Still, I’d like to think that when Bay was deciding his walk-up music prior to Spring Training or Opening Day (whenever these guys decide these things), it was the following clip of a performance from the 1992 Pinkpop Festival in the Netherlands that inspired him. I’ve often said that I’ll never be happy in life because I never had the opportunity to experience the sheer energy and electricity of this show. (It would have been rather careless for my parents to let me fly from Bergen County to attend at age four.) I think you’ll understand what I mean when you watch it.

EXHIBIT C: 2012 – State of Love and Trust

In 2012 the soft-spoken outfielder opted to walk out to “State of Love and Trust,” a lesser-known tune off of the 1992 soundtrack for “Singles,” the cult-classic film starring a young Matt Dillon and featuring Pearl Jam themselves. I believe that Bay’s decision to choose this particular song was premeditated and methodical, again more for Vedder’s lyrics than for a hard riff or a catchy chorus.
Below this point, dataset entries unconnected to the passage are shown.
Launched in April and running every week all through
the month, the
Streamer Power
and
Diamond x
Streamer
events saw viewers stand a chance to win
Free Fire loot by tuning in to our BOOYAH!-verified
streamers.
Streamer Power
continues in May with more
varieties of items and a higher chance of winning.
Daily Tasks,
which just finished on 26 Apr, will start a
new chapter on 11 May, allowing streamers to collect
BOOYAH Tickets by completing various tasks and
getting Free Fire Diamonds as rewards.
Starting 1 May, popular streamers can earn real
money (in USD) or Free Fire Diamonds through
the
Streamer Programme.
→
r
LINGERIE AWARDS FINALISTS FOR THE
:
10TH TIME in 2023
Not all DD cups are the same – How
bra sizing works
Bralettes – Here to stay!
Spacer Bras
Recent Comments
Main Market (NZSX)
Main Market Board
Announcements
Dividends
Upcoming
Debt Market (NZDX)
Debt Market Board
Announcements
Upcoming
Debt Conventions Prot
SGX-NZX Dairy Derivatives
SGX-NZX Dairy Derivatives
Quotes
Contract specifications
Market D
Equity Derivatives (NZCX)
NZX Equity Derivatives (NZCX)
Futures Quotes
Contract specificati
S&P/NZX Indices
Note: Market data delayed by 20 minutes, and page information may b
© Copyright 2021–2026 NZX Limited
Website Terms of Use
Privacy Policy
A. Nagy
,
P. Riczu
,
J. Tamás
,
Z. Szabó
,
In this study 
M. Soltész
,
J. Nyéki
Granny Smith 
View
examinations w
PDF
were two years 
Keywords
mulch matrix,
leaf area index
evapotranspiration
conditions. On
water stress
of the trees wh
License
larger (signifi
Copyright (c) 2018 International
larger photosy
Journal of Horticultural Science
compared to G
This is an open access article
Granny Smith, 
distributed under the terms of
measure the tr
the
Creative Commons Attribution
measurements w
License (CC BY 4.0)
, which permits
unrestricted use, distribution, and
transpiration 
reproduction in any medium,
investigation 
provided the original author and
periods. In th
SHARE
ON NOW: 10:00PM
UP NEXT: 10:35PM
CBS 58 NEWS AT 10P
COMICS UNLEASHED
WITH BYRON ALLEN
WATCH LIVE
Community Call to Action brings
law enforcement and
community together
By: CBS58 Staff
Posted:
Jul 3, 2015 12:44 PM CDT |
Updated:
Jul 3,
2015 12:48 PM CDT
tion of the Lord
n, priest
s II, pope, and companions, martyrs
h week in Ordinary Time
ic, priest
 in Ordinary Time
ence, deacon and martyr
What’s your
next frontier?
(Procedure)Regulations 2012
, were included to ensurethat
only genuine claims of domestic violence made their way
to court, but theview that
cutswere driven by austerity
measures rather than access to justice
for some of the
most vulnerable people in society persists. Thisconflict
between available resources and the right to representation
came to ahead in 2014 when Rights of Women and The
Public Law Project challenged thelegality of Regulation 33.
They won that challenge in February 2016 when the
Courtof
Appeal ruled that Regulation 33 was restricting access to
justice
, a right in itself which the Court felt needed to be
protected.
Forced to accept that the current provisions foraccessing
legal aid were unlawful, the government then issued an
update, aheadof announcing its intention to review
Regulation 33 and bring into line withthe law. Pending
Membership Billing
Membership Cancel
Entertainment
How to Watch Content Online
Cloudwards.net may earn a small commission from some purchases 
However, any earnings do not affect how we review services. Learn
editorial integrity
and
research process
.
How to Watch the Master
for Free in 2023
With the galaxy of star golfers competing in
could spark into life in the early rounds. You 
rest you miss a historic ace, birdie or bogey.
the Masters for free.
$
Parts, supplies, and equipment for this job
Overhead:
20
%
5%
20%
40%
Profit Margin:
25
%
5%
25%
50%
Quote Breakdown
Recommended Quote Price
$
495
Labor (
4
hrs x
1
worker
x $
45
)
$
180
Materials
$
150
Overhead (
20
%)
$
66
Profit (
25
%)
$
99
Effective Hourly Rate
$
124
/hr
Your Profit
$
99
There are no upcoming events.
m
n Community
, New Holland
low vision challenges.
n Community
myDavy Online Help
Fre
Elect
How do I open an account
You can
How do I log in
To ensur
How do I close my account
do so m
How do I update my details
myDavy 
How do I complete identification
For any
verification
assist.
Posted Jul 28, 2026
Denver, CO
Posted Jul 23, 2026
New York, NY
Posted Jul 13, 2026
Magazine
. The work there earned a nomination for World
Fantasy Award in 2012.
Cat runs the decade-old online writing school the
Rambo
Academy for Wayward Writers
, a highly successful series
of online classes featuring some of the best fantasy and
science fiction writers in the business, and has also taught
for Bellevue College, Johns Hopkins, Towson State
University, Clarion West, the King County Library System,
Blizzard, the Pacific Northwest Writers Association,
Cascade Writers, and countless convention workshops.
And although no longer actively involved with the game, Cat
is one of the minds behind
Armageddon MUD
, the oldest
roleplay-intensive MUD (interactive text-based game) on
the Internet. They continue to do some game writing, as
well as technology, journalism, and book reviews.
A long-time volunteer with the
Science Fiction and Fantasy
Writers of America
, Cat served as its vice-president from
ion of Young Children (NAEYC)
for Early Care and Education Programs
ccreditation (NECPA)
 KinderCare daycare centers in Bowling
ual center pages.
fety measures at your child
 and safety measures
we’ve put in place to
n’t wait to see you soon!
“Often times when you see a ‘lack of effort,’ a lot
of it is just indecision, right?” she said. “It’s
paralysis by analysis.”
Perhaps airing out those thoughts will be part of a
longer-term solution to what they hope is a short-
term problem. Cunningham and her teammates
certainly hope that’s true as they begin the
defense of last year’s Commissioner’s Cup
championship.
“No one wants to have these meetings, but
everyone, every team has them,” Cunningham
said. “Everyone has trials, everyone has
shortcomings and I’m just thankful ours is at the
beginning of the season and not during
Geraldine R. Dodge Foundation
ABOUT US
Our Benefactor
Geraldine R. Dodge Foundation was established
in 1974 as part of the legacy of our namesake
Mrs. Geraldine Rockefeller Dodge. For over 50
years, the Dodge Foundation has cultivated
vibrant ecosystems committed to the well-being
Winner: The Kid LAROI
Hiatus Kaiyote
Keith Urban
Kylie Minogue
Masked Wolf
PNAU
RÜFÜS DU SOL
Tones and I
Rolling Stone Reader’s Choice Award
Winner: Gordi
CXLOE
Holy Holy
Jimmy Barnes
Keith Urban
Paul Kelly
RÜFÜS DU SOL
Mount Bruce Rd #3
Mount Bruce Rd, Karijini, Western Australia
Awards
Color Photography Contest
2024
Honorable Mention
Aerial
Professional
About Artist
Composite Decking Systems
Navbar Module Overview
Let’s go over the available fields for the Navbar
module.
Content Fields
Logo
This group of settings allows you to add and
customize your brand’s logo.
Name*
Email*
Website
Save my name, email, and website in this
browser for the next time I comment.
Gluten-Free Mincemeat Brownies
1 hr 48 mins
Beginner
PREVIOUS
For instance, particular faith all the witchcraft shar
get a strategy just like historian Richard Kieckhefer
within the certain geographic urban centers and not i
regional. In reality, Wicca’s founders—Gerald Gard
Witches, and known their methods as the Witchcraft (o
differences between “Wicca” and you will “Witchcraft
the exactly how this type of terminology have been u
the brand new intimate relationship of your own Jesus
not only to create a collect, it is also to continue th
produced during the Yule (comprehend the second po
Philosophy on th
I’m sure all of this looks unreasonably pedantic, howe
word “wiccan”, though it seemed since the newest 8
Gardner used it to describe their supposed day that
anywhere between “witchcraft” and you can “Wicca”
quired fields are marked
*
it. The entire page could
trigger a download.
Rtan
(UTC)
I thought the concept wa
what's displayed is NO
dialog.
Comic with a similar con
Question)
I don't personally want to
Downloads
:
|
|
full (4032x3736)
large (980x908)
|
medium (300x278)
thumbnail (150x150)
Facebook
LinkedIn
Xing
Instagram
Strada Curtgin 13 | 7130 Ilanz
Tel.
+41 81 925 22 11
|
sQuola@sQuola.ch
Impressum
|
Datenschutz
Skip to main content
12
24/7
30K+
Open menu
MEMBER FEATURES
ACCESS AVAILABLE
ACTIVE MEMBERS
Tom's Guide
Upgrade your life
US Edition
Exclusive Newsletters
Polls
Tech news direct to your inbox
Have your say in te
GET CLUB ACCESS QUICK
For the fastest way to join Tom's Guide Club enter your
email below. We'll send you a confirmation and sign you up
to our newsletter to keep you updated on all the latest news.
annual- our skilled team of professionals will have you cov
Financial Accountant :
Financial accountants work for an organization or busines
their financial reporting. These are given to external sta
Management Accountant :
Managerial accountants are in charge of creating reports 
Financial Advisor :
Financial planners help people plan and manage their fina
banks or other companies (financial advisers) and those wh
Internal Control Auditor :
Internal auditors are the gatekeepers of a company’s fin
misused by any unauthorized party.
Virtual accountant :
Following another disappointing season — yet one in which he showed that he still can physically hit balls out of Major League stadiums — I believe that Bay’s message with this uptempo song was as clear-cut as it’s title suggests.

Bay’s message to fans was to trust him, to stick it out for yet another year and I’ll somehow acquire your trust, and maybe someday, with a couple of 11-for-15 runs here and two-homer games there (please, lord!) — your love. Wouldn’t that be something? And contrary to the large sample size of two-plus seasons of mediocrity, it appears that Bay still believes that he can once again return to being the dynamic player that he once was in Boston.

Or maybe he’s just trying to convince himself of the fact.

“Production-wise, it hasn’t been on par, I understand that,” Bay told the New York Post on Tuesday “I still feel like I can do those things – that is the frustrating part. If I didn’t feel like I can do it, I think it wouldn’t be that tough. You wouldn’t be so hard on yourself, but I feel like I can do it and it’s just been a couple of years of searching for it.”

Unfortunately, as we all know, Bay hasn’t won anybody over in what has been a bit of a Cinderella season for the Mets in 2012. He showed a tad bit of promise and power (for him, at least) before suffering a non-displaced fracture of a rib on his left side on April 23. At the time, the left fielder was batting .240 with three homers through the first month of the schedule.

But since returning from the disabled list nearly a week ago against the Yankees in the Bronx, he’s been mired in a lowly 1-for-21 skid that has dropped his line to a disturbing .183 average with a .244 OBP in 71 at-bats (entering Thursday’s matinée with the Rays).

And now, in honor of J-Bay’s first single in his second season of 2012, here is a classic, unplugged performance of “State of Love and Trust.”

So what should Bay’s walk-up music be next season in the fourth and final year of his contract? Assuming that he inexplicably goes on an unprecedented tear and finishes the year with 35 home runs and 110 RBIs (all the while cracking the Mendoza Line), I would recommend the fierce, ferocious “Animal.” However, if his lack of production persists and he concludes the campaign with a line of .220, 7 and 46, I’d opt for the dark, depressing and gloomy “Black.”

As the Mets continue their improbable run towards a National League playoff berth and fight through a devastatingly difficult June stretch, I think I can speak for all Mets supporters when I say that we’re all hoping he ends up picking the former.